++++ Extracted information ++++

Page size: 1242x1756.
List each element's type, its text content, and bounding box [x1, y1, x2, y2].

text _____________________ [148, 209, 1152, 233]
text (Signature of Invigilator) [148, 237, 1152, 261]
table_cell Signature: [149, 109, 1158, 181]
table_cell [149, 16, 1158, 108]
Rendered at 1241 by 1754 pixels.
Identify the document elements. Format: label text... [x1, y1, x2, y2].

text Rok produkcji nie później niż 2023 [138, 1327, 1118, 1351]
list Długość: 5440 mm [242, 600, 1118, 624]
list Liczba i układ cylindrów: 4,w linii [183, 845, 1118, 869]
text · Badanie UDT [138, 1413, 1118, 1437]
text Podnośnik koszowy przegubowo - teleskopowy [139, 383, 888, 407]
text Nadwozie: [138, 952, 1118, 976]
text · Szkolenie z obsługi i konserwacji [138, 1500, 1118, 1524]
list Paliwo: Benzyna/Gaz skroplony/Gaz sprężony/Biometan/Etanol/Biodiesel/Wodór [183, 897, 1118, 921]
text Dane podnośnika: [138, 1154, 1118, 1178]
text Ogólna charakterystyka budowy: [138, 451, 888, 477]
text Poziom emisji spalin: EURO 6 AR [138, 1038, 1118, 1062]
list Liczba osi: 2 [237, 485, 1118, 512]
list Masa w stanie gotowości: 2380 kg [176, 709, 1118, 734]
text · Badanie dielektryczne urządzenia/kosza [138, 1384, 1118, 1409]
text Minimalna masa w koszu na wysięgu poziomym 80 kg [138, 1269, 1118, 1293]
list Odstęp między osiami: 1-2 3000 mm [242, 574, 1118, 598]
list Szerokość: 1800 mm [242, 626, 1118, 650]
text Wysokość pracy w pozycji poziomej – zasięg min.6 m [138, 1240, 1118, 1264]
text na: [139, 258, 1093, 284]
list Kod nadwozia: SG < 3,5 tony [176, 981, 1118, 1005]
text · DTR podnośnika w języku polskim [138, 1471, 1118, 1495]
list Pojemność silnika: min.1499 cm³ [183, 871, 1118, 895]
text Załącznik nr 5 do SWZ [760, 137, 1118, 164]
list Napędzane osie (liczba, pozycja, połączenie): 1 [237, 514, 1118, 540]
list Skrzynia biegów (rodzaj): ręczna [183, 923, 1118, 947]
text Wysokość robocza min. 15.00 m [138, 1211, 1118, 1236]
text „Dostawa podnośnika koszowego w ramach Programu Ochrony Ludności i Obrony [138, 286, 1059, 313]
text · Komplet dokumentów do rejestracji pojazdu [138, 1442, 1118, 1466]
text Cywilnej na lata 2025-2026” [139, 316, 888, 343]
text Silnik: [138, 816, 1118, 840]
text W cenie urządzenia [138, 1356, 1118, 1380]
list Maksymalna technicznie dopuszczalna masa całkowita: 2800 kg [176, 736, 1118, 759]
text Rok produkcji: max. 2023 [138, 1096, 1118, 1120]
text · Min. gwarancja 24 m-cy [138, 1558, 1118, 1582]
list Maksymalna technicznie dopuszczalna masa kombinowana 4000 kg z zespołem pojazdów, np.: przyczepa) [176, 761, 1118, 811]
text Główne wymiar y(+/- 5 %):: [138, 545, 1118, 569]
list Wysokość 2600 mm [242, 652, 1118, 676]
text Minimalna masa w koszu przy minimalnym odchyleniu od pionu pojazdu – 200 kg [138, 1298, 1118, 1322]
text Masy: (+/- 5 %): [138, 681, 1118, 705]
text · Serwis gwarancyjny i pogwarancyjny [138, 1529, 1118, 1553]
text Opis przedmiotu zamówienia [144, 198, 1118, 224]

++++

Starting at the first line of the data above, please restate word for word every line up to and including the one that holds "Rendered at 1241 by 1754 pixels.", and add nothing else.

* [Your response]:
Page size: 1242x1756.
List each element's type, its text content, and bounding box [x1, y1, x2, y2].

text _____________________ [148, 209, 1152, 233]
text (Signature of Invigilator) [148, 237, 1152, 261]
table_cell Signature: [149, 109, 1158, 181]
table_cell [149, 16, 1158, 108]
Rendered at 1241 by 1754 pixels.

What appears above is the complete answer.